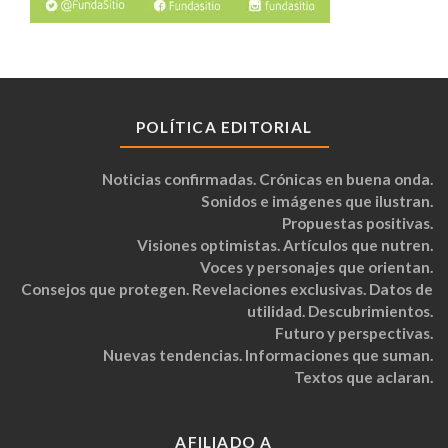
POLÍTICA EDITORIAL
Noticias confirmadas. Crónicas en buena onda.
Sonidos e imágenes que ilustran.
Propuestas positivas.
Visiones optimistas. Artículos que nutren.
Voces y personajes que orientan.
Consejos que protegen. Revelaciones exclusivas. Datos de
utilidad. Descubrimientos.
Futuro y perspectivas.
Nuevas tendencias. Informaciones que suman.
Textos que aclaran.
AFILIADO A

> [ACTIVITY] Exact copies of the line containing "Visiones optimistas. Artículos que nutren." and of every line after it through the end of the entries are all that should be output.

> [SOLUTION TO THIS TASK]
Visiones optimistas. Artículos que nutren.
Voces y personajes que orientan.
Consejos que protegen. Revelaciones exclusivas. Datos de
utilidad. Descubrimientos.
Futuro y perspectivas.
Nuevas tendencias. Informaciones que suman.
Textos que aclaran.
AFILIADO A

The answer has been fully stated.